Ari Aster considers Midsommar to be a 'dark comedy'

  • Bang Showbiz
  • 5 July 2019
Ari Aster

Ari Aster

Ari Aster says 'Midsommar' is a " perverse wish-fulfillment film" and confessed the ending of the movie "makes him laugh"

'Midsommar' director Ari Aster considers his latest film to be a "dark comedy".

The American filmmaker has been terrifying audiences with his new horror movie, which stars Florence Pugh and Jack Reynor as a couple on the brink of splitting who attend a midsummer festival in a remote Swedish village where events take a disturbing course.

However, Ari believes his story is actually a "perverse wish-fulfilment film" and the ending of the movie actually "makes him laugh".

In an interview with Collider, he said: "I've been calling this movie a wish-fulfilment film and fantasy from the beginning. It's a perverse wish-fulfilment film and fantasy. But for me, yeah, I do see the film as a dark comedy. The ending makes me laugh. Yeah, I was hoping to make kind of like a malignant crowd-pleaser."

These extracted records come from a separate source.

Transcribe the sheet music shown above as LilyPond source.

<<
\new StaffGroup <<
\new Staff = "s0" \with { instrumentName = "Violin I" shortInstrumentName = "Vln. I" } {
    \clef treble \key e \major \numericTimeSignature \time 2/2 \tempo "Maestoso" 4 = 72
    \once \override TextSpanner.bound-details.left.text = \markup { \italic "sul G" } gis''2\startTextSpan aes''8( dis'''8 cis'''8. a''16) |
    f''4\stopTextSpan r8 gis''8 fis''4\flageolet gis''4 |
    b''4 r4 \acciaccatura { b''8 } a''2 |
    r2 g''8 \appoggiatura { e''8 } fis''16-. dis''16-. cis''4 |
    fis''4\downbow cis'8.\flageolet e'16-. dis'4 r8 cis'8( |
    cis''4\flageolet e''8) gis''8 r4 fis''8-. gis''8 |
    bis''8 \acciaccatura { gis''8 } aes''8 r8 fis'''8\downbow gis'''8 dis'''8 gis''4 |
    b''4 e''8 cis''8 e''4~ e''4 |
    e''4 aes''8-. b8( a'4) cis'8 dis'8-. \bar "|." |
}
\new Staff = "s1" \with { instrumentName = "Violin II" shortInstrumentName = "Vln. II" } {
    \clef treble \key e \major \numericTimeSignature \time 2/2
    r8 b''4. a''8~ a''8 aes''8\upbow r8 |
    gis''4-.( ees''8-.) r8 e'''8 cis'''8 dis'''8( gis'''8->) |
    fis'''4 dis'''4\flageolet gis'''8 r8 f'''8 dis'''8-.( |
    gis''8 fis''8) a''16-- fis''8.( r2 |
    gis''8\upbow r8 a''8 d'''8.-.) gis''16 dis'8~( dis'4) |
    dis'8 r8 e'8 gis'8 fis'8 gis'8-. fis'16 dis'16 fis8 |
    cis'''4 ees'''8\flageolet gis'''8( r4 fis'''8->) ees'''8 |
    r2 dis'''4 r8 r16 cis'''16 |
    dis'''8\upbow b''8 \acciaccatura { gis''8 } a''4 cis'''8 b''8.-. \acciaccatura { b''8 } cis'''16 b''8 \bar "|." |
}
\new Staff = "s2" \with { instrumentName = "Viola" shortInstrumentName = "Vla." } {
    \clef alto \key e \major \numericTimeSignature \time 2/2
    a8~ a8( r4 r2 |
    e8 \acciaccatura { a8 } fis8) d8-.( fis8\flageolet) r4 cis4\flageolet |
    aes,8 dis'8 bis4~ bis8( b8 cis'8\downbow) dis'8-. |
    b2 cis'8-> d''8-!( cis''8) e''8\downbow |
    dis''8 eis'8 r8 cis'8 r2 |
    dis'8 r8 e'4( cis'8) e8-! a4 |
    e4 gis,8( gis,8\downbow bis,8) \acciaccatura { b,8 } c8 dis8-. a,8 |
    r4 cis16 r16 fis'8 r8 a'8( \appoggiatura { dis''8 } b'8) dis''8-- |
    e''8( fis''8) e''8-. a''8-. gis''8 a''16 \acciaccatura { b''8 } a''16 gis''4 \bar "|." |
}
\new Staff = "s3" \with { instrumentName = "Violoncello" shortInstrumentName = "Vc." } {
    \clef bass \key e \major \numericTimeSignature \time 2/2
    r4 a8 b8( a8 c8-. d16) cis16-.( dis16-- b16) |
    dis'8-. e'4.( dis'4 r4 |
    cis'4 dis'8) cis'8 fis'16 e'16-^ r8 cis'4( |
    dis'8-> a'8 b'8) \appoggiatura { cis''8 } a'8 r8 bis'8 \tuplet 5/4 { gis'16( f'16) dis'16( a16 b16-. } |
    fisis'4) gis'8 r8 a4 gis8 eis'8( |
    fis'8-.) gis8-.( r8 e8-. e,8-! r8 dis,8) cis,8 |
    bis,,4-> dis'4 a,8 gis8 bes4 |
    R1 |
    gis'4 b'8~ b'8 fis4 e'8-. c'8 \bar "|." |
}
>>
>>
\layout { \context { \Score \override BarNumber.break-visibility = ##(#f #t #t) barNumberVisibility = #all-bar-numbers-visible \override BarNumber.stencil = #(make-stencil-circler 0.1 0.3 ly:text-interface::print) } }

The 'Hereditary' director says, for him, the film ends "cathartically" and although he finds it amusing he wants audiences to "question what they're feeling".

He added: "I'm hoping that 'Midsommar', especially, it's not just a movie that ends cathartically, but I'm hoping it's a film about catharsis in a way.

"I hope that whatever you're feeling at the end, whatever viewers feel at the end, I hope that they feel compelled to question what they're feeling and not just feel it. I also hope its funny, but I hope that the laughter catches in the throat."


  • 4 stars
  • 2019
  • US / Sweden
  • 2h 20min
  • 18
  • Directed by: Ari Aster
  • Cast: Florence Pugh, Jack Reynor, William Jackson Harper, Vilhelm Blomgren, Archie Madekwe, Ellora Torchia, Will Poulter
  • UK release: 3 July 2019

Dani (Pugh) is a fragile American girl dating fellow student Christian (Reynor) who, after tragically losing family members, travels to Sweden with Christian and his friends to visit a commune. Slow-burn horror which simmers rather than explodes, but Pugh and Reynor give full-blooded turns and it’s transfixing.